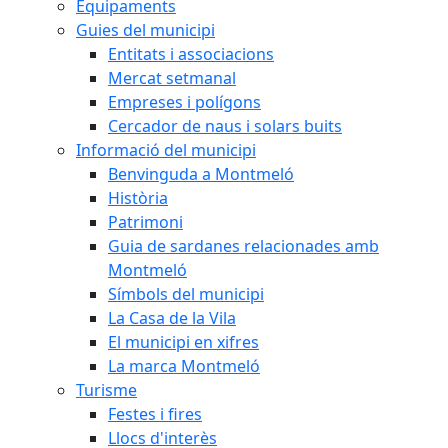
Equipaments
Guies del municipi
Entitats i associacions
Mercat setmanal
Empreses i polígons
Cercador de naus i solars buits
Informació del municipi
Benvinguda a Montmeló
Història
Patrimoni
Guia de sardanes relacionades amb
Montmeló
Símbols del municipi
La Casa de la Vila
El municipi en xifres
La marca Montmeló
Turisme
Festes i fires
Llocs d'interès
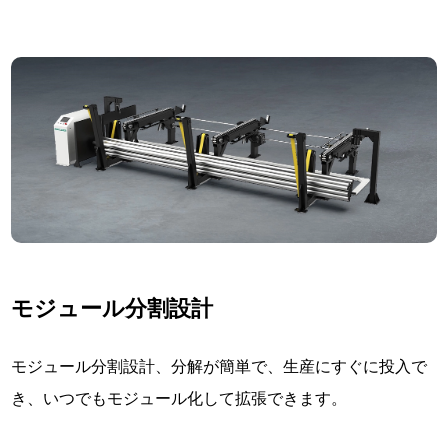
モジュール分割設計
モジュール分割設計、分解が簡単で、生産にすぐに投入で
き、いつでもモジュール化して拡張できます。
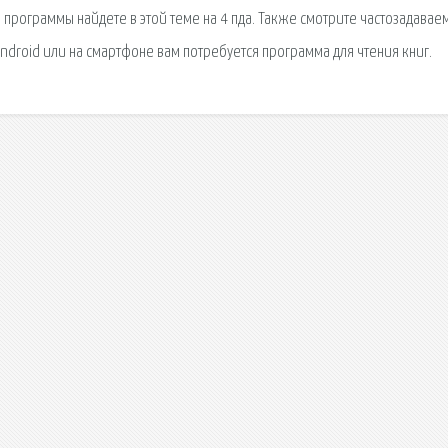
 программы найдете в этой теме на 4 пда. Также смотрите частозадава
Android или на смартфоне вам потребуется программа для чтения книг.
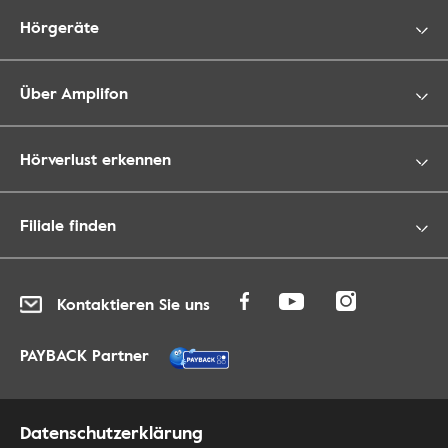
Hörgeräte
Über Amplifon
Hörverlust erkennen
Filiale finden
Kontaktieren Sie uns
PAYBACK Partner
Datenschutzerklärung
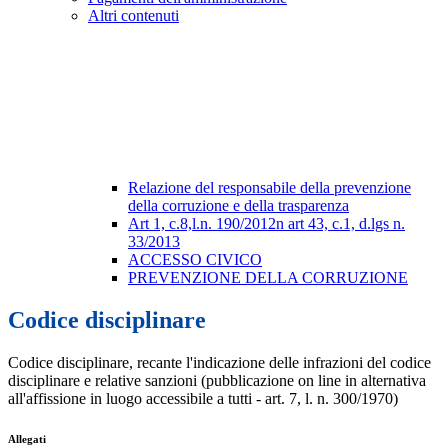
Altri contenuti
Relazione del responsabile della prevenzione
della corruzione e della trasparenza
Art 1, c.8,l.n. 190/2012n art 43, c.1, d.lgs n.
33/2013
ACCESSO CIVICO
PREVENZIONE DELLA CORRUZIONE
Codice disciplinare
Codice disciplinare, recante l'indicazione delle infrazioni del codice
disciplinare e relative sanzioni (pubblicazione on line in alternativa
all'affissione in luogo accessibile a tutti - art. 7, l. n. 300/1970)
Allegati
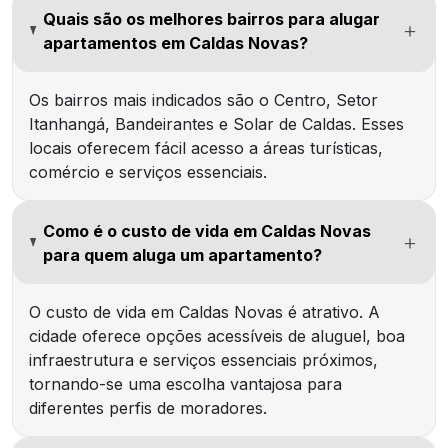
Quais são os melhores bairros para alugar
apartamentos em Caldas Novas?
Os bairros mais indicados são o Centro, Setor
Itanhangá, Bandeirantes e Solar de Caldas. Esses
locais oferecem fácil acesso a áreas turísticas,
comércio e serviços essenciais.
Como é o custo de vida em Caldas Novas
para quem aluga um apartamento?
O custo de vida em Caldas Novas é atrativo. A
cidade oferece opções acessíveis de aluguel, boa
infraestrutura e serviços essenciais próximos,
tornando-se uma escolha vantajosa para
diferentes perfis de moradores.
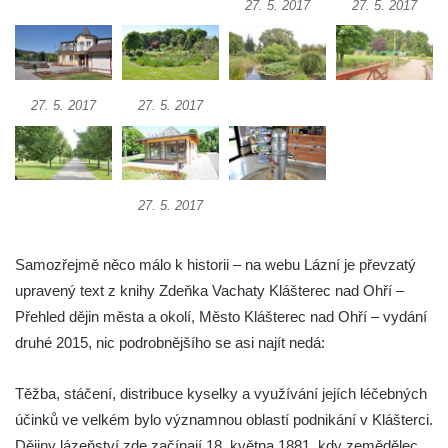
27. 5. 2017
27. 5. 2017
27. 5. 2017
27. 5. 2017
27. 5. 2017
Samozřejmě něco málo k historii – na webu Lázní je převzatý
upravený text z knihy Zdeňka Vachaty Klášterec nad Ohří –
Přehled dějin města a okolí, Město Klášterec nad Ohří – vydání
druhé 2015, nic podrobnějšího se asi najít nedá:
Těžba, stáčení, distribuce kyselky a využívání jejích léčebných
účinků ve velkém bylo významnou oblastí podnikání v Klášterci.
Dějiny lázeňství zde začínají 18. května 1881, kdy zemědělec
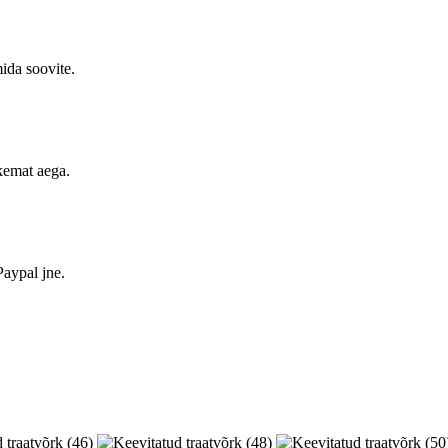
mida soovite.
kemat aega.
aypal jne.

What to do: Scan the listing for the string "custo", then copy every line where it appears.

Output of the task:
Como é o custo de vida em Caldas Novas
O custo de vida em Caldas Novas é atrativo. A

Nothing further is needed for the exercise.